Exercise details: From the line below that contains "ID-14, priority: Major -> Critical" to the line that contains "ID-59, due: May 18 -> May 22", repeat every line exactly, both ends included, and nothing else.

··· Records provided

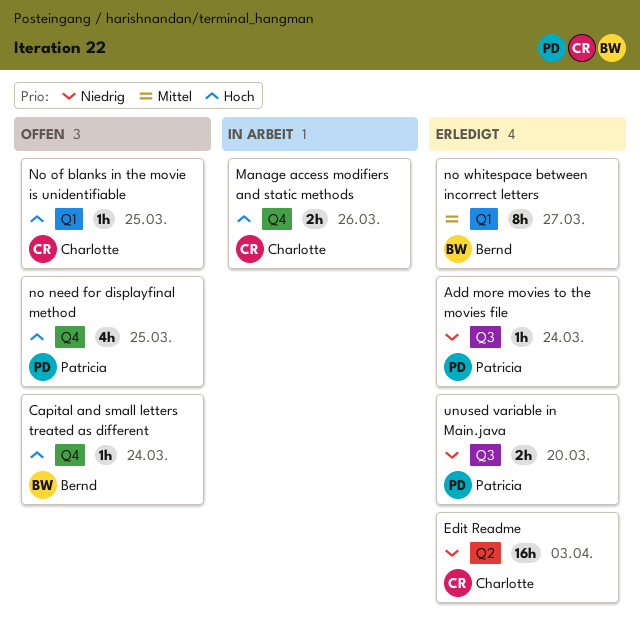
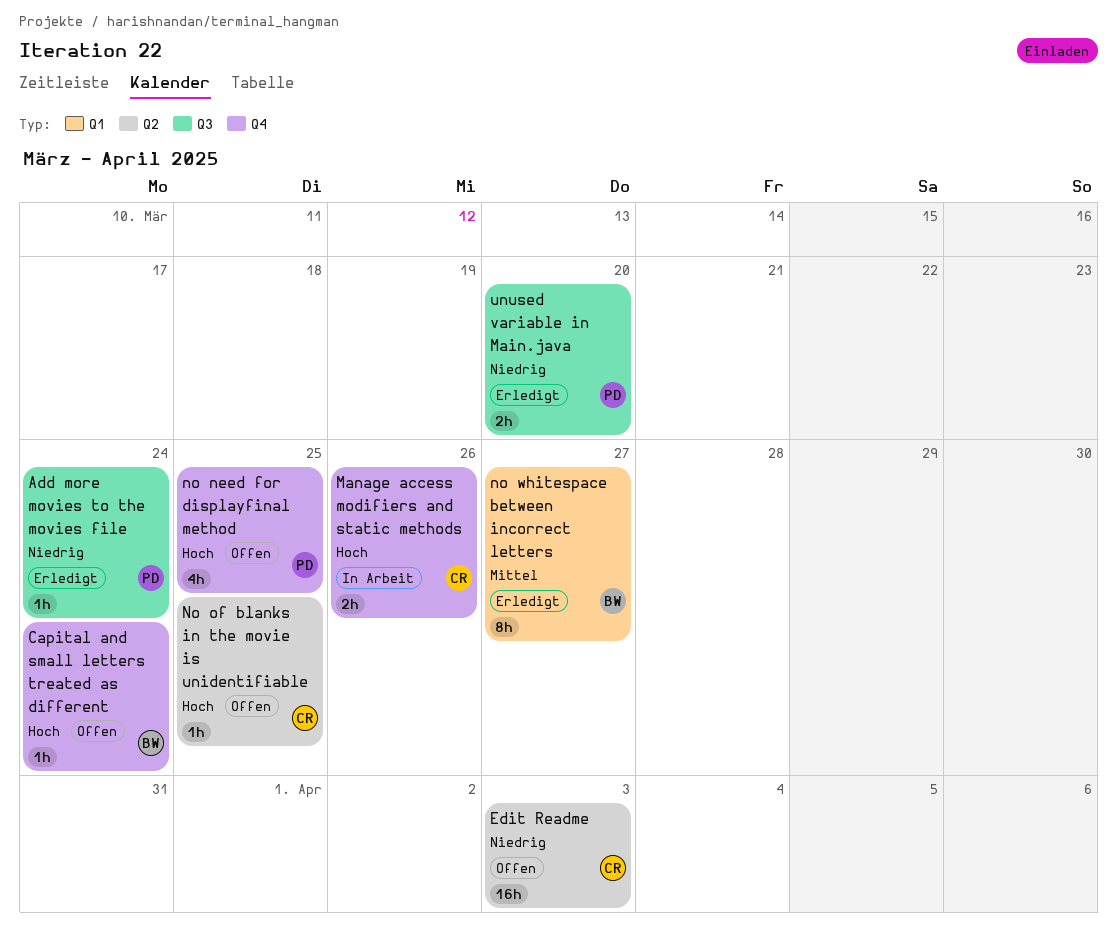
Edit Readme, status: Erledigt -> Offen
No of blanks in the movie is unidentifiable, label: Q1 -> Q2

······
··· Records provided

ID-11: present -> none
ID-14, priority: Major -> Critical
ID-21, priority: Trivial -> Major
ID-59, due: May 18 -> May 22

······

Final answer:
ID-14, priority: Major -> Critical
ID-21, priority: Trivial -> Major
ID-59, due: May 18 -> May 22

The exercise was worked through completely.